━━━ Entries provided ━━━
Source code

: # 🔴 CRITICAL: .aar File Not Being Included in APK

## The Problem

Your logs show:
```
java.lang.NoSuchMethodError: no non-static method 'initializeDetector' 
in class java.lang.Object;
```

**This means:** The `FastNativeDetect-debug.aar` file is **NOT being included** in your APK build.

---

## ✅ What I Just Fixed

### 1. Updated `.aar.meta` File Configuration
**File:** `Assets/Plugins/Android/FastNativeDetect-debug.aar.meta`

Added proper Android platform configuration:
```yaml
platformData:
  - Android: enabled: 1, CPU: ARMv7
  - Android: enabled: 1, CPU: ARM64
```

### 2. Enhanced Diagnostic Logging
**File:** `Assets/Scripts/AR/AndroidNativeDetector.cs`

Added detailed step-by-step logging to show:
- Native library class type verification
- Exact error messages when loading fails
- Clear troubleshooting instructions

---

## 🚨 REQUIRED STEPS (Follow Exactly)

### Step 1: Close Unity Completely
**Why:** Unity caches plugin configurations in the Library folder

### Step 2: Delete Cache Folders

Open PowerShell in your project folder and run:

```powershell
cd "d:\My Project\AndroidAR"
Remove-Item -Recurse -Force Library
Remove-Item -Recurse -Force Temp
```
━━━
> _Work to be completed_: Retype only this portion of the data above: the line containing "Added detailed step-by-step", the line containing "the Library folder", and all lines between them, exactly.

> _Response_:
Added detailed step-by-step logging to show:
- Native library class type verification
- Exact error messages when loading fails
- Clear troubleshooting instructions

---

## 🚨 REQUIRED STEPS (Follow Exactly)

### Step 1: Close Unity Completely
**Why:** Unity caches plugin configurations in the Library folder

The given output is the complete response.